Troubleshooting

Common deployment errors and fixes

Troubleshooting

Common Deployment Errors

Management Group Permissions

Error: AuthorizationFailed when deploying management groups.

Cause: The deploying identity lacks tenant-level permissions. Management group operations require Microsoft.Management/managementGroups/write at the tenant root group scope (/). A subscription-level role assignment is not sufficient.

Fix:

  1. Assign the identity the “Management Group Contributor” role at the tenant root group scope:
    az role assignment create \
      --assignee "<SP_OBJECT_ID>" \
      --role "Management Group Contributor" \
      --scope "/"
    
  2. Or deploy management groups separately with a privileged identity:
    cd infra/terraform/modules/management-groups
    terraform init && terraform apply
    

Budget Start Date Format

Error: budget_start_date must be the first of a month in ISO 8601 format

Cause: The budget start date must be exactly YYYY-MM-01T00:00:00Z. Additionally, Azure rejects changes to startDate on existing budgets — so this value must remain constant across redeployments.

Fix:

  • Bicep: Set budgetStartDate in your .bicepparam file to a fixed date (e.g., '2026-01-01T00:00:00Z').

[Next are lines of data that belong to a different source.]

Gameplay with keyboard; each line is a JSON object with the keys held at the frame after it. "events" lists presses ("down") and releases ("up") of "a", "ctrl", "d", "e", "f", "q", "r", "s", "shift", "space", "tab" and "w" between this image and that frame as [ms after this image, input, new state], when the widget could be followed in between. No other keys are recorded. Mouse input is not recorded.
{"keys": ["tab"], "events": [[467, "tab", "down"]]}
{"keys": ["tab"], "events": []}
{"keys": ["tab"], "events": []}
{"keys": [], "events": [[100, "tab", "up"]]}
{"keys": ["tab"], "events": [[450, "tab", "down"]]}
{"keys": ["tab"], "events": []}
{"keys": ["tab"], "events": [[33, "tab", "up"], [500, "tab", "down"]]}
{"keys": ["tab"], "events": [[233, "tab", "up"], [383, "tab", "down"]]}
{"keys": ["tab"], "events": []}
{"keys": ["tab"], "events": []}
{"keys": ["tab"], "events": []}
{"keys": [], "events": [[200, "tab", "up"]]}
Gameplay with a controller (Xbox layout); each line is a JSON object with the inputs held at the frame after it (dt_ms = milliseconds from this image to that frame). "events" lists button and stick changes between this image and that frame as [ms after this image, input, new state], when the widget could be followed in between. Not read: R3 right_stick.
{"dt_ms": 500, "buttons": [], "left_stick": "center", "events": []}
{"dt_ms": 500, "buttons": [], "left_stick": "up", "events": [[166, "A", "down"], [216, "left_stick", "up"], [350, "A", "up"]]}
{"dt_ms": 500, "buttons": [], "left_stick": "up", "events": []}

This is a required parameter.
  • Terraform: The workflow auto-sets TF_VAR_budget_start_date and the budget resource uses ignore_changes = [time_period] to prevent drift.
  • For manual CLI deployments: budget_start_date = "2026-01-01T00:00:00Z"

Backend Not Configured

Error: Backend initialization required or state file conflicts in CI.

Cause: The remote backend requires an Azure Storage account. If the storage account doesn’t exist or credentials are misconfigured, Terraform can’t initialize.

Fix:

  1. Run scripts/bootstrap-backend.sh to create the storage account
  2. Uncomment the backend "azurerm" block in infra/terraform/main.tf and set your storage account name
  3. Run terraform init -migrate-state to move existing state to the remote backend

Policy Assignment Conflicts

Error: PolicyAssignmentAlreadyExists or PolicyDefinitionNotFound

Cause: Policy assignments are subscription-scoped singletons. Re-deploying to the same subscription with different names causes conflicts.

Fix:

  • Ensure only one deployment targets each subscription at a time
  • If you renamed a policy assignment, delete the old one first:
    az policy assignment delete --name "old-assignment-name" --scope "/subscriptions/$SUB_ID"
    

Defender Plan Costs

Warning: Unexpected charges after enabling Defender plans.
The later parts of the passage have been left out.